DATA EXTRACT =>
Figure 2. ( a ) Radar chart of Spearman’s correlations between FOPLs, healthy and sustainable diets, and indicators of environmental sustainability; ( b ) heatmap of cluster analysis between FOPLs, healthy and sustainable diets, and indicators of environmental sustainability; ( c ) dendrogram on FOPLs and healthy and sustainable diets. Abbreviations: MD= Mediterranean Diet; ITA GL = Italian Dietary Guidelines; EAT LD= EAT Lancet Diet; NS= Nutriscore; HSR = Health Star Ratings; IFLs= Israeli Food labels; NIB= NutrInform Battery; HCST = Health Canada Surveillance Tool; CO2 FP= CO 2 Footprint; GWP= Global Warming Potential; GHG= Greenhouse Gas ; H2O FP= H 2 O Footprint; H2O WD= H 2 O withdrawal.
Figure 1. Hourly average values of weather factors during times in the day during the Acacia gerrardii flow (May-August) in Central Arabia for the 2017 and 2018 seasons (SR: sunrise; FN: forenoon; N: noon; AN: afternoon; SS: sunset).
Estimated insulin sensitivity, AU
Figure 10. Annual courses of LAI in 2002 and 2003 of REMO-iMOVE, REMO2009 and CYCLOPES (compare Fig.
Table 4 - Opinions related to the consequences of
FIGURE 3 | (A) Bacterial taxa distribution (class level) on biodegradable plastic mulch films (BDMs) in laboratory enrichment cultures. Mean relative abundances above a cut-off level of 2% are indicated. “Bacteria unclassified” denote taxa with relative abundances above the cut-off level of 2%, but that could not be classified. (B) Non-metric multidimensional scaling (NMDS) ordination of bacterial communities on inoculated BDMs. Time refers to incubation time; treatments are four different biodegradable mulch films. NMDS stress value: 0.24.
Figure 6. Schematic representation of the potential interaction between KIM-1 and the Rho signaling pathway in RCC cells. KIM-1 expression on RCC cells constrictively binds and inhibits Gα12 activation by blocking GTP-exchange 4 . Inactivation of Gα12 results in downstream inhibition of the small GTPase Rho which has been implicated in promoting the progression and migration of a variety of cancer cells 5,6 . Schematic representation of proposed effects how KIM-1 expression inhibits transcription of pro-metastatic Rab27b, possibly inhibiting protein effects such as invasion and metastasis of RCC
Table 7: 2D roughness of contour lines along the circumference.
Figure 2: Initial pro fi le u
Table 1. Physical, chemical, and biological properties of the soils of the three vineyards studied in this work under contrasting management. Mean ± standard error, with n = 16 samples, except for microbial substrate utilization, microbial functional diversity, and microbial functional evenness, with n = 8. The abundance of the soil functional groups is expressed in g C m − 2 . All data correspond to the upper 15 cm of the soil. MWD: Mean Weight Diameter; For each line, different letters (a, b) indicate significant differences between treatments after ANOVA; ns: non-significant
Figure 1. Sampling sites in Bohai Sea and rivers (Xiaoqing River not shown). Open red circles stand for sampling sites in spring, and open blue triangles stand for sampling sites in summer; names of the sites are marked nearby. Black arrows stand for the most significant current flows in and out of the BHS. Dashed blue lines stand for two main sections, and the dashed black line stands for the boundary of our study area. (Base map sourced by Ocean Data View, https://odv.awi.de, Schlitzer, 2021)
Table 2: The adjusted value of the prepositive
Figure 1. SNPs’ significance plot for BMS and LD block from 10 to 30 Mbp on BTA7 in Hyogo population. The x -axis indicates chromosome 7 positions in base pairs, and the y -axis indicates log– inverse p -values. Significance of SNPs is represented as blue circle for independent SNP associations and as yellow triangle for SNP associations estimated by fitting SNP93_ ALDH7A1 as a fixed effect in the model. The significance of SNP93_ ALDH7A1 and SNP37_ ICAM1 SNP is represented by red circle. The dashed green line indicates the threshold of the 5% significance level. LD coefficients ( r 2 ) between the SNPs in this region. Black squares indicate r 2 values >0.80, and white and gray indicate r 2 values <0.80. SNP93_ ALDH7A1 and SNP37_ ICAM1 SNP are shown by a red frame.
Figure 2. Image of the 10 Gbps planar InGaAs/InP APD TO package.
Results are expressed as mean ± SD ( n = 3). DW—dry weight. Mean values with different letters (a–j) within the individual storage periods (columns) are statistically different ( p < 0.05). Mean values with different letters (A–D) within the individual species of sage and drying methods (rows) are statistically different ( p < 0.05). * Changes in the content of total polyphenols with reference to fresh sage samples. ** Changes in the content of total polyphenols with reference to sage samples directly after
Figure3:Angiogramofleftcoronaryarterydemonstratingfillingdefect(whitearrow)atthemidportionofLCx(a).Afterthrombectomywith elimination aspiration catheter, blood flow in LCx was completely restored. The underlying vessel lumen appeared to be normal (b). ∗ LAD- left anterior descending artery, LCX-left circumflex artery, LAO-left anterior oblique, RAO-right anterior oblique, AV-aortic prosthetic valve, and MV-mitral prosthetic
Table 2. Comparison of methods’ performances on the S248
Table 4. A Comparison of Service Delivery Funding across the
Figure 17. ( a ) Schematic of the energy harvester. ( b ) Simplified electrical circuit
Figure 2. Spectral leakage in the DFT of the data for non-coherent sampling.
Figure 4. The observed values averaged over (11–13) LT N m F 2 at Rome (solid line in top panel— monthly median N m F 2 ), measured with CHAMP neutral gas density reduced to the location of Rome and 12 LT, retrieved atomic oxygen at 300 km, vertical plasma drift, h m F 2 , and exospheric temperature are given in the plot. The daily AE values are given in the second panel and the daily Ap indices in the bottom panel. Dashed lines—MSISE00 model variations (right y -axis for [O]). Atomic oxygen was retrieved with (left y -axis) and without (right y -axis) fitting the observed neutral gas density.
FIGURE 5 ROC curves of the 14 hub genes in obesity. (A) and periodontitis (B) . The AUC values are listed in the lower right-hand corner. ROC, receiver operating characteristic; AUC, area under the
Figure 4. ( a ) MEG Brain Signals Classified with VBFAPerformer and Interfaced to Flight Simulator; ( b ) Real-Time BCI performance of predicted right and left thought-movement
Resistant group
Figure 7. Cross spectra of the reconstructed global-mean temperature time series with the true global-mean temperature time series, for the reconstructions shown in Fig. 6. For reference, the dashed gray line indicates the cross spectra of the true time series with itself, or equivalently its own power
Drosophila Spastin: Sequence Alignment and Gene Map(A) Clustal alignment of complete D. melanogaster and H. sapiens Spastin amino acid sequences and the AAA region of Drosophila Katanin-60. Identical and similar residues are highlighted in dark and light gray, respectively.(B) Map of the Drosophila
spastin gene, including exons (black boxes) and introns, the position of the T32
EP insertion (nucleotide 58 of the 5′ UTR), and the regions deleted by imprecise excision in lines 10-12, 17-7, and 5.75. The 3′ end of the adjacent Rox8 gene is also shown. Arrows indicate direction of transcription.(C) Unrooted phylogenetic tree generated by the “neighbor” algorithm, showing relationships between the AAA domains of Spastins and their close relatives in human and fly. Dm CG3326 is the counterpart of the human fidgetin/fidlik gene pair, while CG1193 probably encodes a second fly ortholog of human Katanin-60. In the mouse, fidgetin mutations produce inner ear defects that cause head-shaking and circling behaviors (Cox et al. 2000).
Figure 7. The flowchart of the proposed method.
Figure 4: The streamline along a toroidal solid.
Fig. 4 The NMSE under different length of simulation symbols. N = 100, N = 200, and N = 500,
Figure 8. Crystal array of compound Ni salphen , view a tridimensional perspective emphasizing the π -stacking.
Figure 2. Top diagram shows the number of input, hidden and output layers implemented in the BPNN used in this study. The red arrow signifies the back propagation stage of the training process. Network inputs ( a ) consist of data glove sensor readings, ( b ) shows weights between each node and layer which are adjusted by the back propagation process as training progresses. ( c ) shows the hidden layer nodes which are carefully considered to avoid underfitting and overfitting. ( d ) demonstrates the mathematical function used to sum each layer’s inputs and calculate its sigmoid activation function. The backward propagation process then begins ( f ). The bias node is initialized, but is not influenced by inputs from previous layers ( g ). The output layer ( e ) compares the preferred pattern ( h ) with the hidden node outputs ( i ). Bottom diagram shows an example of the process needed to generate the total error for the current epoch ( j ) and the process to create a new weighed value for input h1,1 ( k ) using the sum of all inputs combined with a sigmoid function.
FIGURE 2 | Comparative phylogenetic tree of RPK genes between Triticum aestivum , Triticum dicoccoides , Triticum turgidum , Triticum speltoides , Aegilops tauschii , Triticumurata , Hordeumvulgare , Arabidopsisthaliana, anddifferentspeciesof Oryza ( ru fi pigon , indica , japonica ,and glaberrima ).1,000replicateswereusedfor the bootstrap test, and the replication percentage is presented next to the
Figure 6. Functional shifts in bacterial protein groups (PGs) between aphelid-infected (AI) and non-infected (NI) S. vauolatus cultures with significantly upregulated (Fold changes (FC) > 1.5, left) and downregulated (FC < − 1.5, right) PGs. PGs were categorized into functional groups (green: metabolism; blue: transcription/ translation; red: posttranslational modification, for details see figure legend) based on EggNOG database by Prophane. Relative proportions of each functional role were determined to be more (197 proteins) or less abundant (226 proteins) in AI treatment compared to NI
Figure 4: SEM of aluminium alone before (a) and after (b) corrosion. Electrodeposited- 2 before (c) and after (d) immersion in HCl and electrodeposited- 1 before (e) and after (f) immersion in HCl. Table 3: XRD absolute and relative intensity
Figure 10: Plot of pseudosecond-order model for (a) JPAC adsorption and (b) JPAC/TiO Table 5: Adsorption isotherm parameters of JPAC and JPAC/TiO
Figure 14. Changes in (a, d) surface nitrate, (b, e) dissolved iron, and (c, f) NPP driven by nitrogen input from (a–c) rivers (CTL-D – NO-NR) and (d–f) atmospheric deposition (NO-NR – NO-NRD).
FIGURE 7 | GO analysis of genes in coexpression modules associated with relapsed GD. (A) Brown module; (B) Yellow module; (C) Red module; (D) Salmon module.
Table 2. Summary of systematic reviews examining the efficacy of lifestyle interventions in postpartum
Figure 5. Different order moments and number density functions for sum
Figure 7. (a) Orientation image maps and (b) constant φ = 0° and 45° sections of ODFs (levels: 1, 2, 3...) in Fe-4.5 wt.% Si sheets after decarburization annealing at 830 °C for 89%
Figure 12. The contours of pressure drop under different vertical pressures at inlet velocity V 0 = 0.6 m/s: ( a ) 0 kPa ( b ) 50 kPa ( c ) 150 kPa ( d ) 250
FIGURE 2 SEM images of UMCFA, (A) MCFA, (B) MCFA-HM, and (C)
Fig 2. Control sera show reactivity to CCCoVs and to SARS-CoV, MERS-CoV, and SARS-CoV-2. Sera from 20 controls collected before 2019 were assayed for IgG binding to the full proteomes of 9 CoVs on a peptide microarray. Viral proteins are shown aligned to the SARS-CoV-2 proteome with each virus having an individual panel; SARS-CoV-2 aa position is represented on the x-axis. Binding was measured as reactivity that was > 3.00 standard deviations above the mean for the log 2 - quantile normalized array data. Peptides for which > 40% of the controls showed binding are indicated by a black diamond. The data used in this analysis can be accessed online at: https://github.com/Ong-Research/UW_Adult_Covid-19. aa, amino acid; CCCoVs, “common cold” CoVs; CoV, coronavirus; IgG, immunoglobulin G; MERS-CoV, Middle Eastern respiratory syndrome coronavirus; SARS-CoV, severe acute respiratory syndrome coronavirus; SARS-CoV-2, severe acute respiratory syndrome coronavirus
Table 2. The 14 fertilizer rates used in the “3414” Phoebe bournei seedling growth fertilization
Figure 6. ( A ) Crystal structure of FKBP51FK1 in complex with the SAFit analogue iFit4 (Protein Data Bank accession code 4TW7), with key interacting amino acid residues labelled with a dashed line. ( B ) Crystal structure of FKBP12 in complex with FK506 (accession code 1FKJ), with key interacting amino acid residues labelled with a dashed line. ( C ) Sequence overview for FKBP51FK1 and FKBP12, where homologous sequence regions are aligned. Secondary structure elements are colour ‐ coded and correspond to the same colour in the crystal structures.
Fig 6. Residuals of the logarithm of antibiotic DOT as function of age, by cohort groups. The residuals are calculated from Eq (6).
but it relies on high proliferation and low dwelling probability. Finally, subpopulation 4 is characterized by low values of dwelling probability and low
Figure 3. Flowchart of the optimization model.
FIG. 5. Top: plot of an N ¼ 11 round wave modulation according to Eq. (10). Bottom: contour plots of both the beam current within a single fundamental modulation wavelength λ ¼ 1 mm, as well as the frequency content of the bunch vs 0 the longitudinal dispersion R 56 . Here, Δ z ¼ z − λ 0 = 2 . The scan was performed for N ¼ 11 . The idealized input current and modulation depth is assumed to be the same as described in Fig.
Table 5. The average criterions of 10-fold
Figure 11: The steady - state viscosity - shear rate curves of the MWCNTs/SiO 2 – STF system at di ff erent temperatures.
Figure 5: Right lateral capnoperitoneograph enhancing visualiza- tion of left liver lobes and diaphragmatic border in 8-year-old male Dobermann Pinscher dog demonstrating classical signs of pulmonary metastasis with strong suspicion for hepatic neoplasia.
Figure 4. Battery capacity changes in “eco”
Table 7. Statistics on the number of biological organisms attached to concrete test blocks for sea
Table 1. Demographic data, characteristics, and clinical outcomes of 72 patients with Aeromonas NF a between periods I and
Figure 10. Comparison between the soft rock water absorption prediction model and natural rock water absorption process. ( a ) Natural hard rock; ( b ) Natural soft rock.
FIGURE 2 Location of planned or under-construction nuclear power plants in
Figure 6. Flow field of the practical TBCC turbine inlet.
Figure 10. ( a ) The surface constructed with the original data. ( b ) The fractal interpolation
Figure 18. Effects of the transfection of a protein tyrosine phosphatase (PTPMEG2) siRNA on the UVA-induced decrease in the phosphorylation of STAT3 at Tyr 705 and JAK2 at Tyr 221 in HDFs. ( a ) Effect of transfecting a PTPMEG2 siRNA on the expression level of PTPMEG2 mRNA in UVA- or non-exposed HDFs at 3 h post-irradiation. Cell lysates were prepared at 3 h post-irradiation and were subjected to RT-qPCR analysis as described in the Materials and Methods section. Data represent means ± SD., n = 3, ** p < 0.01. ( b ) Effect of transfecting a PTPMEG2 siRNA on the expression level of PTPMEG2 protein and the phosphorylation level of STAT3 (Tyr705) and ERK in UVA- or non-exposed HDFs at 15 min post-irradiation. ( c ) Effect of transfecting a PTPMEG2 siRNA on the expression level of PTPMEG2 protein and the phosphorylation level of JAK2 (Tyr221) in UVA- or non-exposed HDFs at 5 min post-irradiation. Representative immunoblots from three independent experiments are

REQUIREMENT =>
Pull every line containing "Comparison" out of the entries.

EXPECTED OUTPUT =>
Table 2. Comparison of methods’ performances on the S248
Table 4. A Comparison of Service Delivery Funding across the
Figure 10. Comparison between the soft rock water absorption prediction model and natural rock water absorption process. ( a ) Natural hard rock; ( b ) Natural soft rock.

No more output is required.